Теперь, имея более или менее сложившееся представление об этом трио, мы можем присоединиться к сему почтенному обществу, которому уготована важная роль в нашем рассказе.
– Гром и молния! – кричал Готье со смехом, от которого у него багровело лицо. – До чего же жалкий вид имел сегодня Мариньи! Да я с радостью рискну эшафотом или виселицей только для того, чтобы вновь увидеть его растерянную рожу!
– Полезай уж тогда лучше в котел с кипятком, коих хватает на свином рынке! – предложил Буридан, который, судя по всему, пребывал в невеселом расположении духа. – Это, конечно, очень прелестно, мои храбрые друзья, – то, что мы там сотворили; перед двором и народом Парижа мы высказали всю правду об этом кровопийце, грабителе, убийце бедных людей, стяжателе, не брезгующем запускать руку в государственную казну, этом… да всех его преступлений и не перечислишь! Да, мы бросили Мариньи вызов, и проделали это весьма лихо, что не может мне не нравиться, но…
– Вы уже сожалеете о том, что утром вели себя столь храбро? – мягко спросил Филипп д’Онэ.
– О, дорогой друг, как вы можете так думать?.. Нет, я ни о чем не жалею. Будь у меня возможность вернуться на несколько часов в прошлое, я бы вновь отправился с вами. И все же жаль будет, если трое красивых, ладно скроенных парней, которым еще наслаждаться и наслаждаться жизнью, потеряют головы на эшафоте!
– Полноте! – промолвил Готье. – Мариньи не посмеет. Весь Париж поднимется на нашу защиту. Буридан, мы не взойдем на эшафот, и головы наши останутся на наших же плечах.
– Если только нас не повесят, или не колесуют, или с нас живьем не сдерут кожу, или не сожгут на Гревской площади, – да вы и сами знаете, что Мариньи располагает тысячами способов отправить человека на тот свет.
– К чему вы ведете, Буридан? – спросил Филипп.
– К тому, что Мариньи, вне всякого сомнения, уже приговорил нас к смерти, как приговорили его к смерти мы, и что теперь речь идет о том, чтобы обороняться… Мы атаковали – ответ будет ужасным; мы атаковали с открытым лицом, средь бела дня, – нам ответят ночью, вероломно… мы вступили в войну, в которой никому не будет пощады.

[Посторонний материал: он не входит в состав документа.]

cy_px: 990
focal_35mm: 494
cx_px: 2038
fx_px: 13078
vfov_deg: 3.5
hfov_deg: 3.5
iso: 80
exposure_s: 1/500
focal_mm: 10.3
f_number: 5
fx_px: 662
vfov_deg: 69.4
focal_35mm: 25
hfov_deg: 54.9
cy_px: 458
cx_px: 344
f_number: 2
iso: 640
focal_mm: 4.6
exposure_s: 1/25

– Ха! Да какая разница, Буридан, что там придумает Мариньи! Мы высказали ему все, что было у нас на сердце, честно предупредили о нашем намерении добиваться для него правосудия. Мы предложили ему сражение. Скажу за себя: мне после этого заметно полегчало. А вы в особенности должны быть счастливы… Вы, удаче которого я так завидую… Вы, человек, который ее спас… который говорил с ней, видели ее вблизи…

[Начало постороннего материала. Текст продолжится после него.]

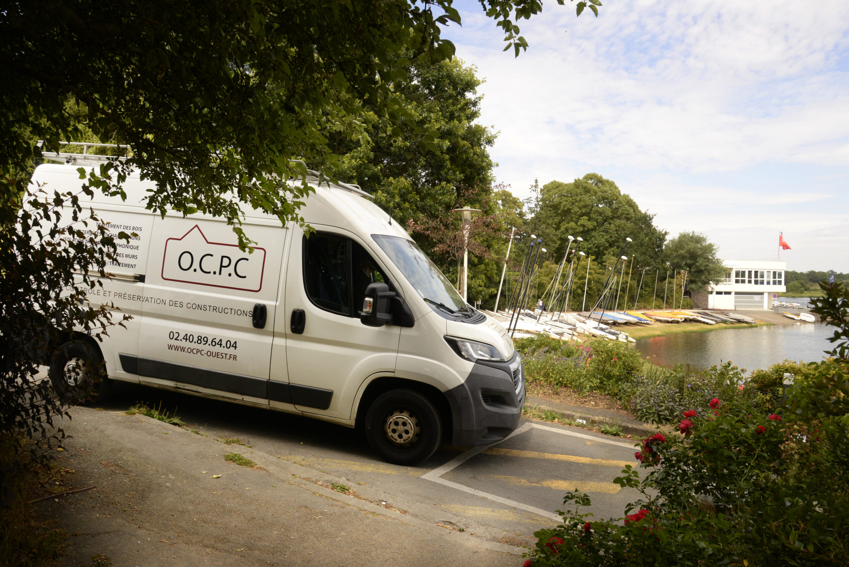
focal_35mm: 24
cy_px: 284
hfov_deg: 73.7
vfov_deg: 53.2
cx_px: 424
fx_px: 566
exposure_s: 1/250
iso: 640
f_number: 13
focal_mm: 24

– О ком это вы все говорите? – спросил Буридан.
– О королеве! – глухо отвечал Филипп д’Онэ, заметно побледнев.
– В сущности, – заметил Готье, наполняя кубок, – королева должна нас защитить, так как мы ее спасли. Я говорю «мы», потому что Буридан – это мы, а мы – это Буридан; не может быть, чтобы госпожа Маргарита проигнорировала сей факт.
Буридан схватил Филиппа д’Онэ за руку.
– Стало быть, – проговорил он, – эта злополучная страсть вас так и не отпустила?
– Что вы, Буридан! Более того – она так глубоко засела в моем сердце, так глубоко, что делает меня несчастнейшим из живущих! – отвечал Филипп, едва сдерживая рыдания.